After that, we began more work with the professional historian I named above, Emma.  She is co-author of The Struggle for Freedom: A History of African Americans. When the manuscript was finished, Emma contributed a moving foreword. Here are a few of her words:

 

Elaine and Bev’s story is about both race-based pain and interracial triumph; it’s about pettiness and greed and prejudice and ignorance and exclusion. But it’s also about teamwork and mutual human concern, and about the intricacies of family life among and between White and Black Americans, stretching from the eighteenth and nineteenth century into the twenty-first century….

 

How did the book signing event at Grounds for Sculpture come together? 

 

With the history of the Sankofa Symposiums at the Grounds for Sculpture, which are an incredible statewide initiative everyone should know about so I am linking our last press release about it. 

 

Bev and Elaine came up with the concept of  having their launch there to celebrate all the many contributors and supporters to their work. The Grounds for Sculpture has been incredibly supportive of Bev and Elaine--and it felt so perfect to launch there.  

 

Beverly and Elaine put the evening program together to include two people from whom they learned much and were inspired by: Marion T. Lane and Joyce Mosley, both of whom have important stories to tell.   They also asked two excellent speakers to read from the book: Ivey Avery, who is renowned for her reenactments of characters like Harriet Tubman, and Joyce Yon. Hearing Ivey and Joyce read the chapters was powerful for me.

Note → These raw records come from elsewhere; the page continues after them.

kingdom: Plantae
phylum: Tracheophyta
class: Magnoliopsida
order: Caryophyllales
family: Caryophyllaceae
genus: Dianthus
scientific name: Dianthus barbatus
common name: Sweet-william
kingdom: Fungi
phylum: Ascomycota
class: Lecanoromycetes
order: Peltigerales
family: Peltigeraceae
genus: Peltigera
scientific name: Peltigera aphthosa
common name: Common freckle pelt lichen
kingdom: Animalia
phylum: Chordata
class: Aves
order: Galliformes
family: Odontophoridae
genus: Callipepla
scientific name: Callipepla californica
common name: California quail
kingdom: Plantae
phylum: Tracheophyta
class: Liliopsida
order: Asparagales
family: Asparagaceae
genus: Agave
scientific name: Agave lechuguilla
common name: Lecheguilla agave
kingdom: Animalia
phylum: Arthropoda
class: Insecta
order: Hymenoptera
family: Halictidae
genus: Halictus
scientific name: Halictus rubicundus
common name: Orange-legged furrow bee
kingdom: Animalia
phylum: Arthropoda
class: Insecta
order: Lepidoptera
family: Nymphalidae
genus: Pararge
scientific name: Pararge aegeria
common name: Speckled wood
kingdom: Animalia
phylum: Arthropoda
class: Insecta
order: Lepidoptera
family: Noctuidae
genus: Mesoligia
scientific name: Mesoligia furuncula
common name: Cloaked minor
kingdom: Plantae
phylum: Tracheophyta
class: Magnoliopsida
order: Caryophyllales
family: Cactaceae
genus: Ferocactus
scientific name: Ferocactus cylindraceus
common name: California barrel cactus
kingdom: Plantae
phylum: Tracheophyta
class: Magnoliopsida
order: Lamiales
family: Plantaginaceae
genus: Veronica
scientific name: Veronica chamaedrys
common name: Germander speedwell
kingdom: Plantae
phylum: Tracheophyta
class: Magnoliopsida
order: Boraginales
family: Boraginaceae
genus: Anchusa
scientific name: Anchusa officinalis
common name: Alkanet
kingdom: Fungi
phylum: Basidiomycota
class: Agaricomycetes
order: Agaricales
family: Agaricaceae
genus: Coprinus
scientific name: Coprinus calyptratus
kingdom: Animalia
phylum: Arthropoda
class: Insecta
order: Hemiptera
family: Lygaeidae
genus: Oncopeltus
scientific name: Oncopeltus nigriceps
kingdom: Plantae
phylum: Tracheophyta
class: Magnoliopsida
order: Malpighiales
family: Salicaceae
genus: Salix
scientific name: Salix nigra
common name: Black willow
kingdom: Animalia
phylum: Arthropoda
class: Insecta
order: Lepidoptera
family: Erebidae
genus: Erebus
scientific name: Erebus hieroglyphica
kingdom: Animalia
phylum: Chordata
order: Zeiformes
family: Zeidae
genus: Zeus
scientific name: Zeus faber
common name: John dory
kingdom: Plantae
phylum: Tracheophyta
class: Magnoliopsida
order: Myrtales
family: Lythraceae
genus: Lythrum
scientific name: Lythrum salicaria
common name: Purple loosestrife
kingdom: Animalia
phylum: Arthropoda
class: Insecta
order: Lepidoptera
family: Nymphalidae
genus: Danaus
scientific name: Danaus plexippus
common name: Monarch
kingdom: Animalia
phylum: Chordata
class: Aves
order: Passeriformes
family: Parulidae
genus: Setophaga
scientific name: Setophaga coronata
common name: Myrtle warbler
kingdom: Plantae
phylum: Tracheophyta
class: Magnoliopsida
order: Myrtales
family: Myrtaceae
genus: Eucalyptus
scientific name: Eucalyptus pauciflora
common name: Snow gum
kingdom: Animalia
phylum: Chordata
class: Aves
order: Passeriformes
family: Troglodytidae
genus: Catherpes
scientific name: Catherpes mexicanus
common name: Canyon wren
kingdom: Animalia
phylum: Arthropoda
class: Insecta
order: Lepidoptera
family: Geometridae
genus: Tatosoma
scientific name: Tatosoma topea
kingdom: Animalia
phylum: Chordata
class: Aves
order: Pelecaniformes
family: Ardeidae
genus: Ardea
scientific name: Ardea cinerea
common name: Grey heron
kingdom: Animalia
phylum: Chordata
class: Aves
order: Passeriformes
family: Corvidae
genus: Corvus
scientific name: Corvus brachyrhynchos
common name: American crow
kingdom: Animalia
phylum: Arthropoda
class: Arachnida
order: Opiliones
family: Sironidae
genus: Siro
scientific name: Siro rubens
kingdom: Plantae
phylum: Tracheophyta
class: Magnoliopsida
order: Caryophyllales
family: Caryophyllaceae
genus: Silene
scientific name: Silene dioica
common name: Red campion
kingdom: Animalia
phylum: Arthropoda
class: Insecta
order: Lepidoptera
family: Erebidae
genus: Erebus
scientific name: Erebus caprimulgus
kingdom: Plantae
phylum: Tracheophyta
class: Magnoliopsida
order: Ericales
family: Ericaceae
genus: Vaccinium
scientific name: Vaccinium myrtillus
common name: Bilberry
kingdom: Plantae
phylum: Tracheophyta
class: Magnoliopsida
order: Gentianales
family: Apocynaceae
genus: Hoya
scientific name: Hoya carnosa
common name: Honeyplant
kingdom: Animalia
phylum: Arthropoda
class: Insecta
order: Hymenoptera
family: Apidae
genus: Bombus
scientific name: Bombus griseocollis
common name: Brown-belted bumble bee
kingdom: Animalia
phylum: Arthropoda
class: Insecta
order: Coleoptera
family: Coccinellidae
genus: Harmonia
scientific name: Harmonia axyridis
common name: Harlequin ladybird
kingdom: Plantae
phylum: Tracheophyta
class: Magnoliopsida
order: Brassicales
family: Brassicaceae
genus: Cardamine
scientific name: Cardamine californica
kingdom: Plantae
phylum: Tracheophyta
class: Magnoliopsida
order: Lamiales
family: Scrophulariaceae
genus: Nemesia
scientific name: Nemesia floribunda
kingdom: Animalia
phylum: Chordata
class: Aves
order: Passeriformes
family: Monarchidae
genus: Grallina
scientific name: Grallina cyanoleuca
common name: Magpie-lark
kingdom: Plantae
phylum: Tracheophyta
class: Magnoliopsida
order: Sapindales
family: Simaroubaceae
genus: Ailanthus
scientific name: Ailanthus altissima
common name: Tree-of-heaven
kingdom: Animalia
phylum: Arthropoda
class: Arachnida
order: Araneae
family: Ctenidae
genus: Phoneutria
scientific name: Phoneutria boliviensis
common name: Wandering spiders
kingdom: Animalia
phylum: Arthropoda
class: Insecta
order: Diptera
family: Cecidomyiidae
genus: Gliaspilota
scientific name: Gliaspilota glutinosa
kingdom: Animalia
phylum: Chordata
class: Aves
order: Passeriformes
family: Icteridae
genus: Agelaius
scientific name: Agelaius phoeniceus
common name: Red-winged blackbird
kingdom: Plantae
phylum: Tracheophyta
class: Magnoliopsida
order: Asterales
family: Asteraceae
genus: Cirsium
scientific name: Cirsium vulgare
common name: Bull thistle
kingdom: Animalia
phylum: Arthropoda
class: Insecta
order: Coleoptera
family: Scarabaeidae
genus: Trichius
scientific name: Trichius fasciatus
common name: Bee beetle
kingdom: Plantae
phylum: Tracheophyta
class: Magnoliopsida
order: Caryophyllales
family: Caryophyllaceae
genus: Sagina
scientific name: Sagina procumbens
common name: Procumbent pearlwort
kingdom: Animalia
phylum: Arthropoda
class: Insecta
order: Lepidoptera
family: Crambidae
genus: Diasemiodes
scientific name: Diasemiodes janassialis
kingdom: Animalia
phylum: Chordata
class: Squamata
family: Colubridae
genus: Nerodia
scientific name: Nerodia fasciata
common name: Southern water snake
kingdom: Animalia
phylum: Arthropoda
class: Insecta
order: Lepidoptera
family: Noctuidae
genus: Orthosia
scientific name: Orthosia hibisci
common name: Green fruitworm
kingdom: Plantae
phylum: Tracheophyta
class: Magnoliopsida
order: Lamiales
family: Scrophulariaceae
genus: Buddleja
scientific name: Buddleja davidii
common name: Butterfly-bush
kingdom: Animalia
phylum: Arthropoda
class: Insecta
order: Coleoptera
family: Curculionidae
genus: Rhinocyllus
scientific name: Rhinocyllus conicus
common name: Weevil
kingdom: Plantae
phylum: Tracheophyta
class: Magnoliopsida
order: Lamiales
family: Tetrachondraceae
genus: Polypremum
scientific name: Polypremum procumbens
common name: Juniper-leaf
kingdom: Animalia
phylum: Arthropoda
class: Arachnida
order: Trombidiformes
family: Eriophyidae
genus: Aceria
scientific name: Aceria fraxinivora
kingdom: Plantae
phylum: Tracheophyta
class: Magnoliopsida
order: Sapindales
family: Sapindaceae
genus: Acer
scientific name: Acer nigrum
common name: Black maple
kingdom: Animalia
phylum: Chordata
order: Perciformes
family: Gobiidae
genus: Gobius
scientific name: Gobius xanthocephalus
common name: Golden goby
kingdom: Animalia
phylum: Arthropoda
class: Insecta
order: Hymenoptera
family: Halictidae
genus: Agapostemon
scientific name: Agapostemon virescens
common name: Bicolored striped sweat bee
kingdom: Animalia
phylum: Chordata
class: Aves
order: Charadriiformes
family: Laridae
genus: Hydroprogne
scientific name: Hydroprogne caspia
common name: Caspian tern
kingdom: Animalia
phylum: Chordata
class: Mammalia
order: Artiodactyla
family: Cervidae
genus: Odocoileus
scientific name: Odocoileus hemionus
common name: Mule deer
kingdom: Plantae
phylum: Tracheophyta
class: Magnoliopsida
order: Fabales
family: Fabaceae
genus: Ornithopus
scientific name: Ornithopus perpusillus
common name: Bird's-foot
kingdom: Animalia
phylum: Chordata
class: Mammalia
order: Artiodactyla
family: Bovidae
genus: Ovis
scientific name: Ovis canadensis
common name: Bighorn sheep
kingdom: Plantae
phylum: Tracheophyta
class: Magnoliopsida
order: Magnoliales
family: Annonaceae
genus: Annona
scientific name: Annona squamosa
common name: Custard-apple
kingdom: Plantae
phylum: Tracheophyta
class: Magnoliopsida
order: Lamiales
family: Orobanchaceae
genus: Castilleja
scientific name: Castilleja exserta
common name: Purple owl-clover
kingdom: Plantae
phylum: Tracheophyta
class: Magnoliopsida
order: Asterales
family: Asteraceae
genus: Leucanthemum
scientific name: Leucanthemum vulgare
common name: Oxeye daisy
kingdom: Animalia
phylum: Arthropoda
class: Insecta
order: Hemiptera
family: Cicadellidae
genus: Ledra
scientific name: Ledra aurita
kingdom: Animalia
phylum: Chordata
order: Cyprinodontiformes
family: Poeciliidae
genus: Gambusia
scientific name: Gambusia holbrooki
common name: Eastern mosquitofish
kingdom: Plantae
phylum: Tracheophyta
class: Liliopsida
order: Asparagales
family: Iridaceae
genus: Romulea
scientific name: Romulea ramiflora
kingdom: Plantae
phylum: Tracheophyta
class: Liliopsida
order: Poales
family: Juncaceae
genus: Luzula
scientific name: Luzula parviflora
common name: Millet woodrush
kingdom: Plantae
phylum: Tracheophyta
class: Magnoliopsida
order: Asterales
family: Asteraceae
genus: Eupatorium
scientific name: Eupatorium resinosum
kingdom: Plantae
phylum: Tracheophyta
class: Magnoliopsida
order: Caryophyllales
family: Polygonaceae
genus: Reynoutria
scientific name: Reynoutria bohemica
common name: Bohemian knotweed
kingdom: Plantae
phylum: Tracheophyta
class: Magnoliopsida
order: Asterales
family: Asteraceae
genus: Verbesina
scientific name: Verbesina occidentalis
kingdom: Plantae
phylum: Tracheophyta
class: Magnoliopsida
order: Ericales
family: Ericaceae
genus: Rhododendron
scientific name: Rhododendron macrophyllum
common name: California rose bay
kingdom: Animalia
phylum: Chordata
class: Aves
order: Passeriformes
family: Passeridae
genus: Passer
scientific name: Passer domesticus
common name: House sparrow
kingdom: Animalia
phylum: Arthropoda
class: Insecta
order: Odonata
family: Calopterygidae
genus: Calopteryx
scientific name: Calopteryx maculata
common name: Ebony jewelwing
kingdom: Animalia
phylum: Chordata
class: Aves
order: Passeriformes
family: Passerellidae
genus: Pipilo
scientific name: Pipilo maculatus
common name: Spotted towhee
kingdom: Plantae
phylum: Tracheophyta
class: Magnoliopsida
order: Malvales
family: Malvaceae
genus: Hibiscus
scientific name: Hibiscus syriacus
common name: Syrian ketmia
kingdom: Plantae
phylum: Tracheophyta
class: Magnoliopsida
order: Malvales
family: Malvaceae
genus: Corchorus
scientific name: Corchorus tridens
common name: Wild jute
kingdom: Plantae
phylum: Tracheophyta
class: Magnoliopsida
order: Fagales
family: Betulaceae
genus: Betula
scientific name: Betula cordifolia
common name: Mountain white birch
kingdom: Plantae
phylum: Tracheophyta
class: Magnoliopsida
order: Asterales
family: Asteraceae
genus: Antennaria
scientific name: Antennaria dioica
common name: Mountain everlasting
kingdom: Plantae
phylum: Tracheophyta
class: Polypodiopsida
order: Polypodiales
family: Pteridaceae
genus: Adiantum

I also loved the moment when Beverly and Elaine named all of the attending Sourland family members representing the “Resident Voices,” an entire chapter in the book. The whole launch evening had a warm glow to it--and I’m so honored to have been a part of it. The excitement, love and overflowing support for Beverly and Elaine and for If These Stones Could Talk seemed palpable in the air. Indeed, it was was fitting that Beverly and Elaine ended the event by singing a spiritual.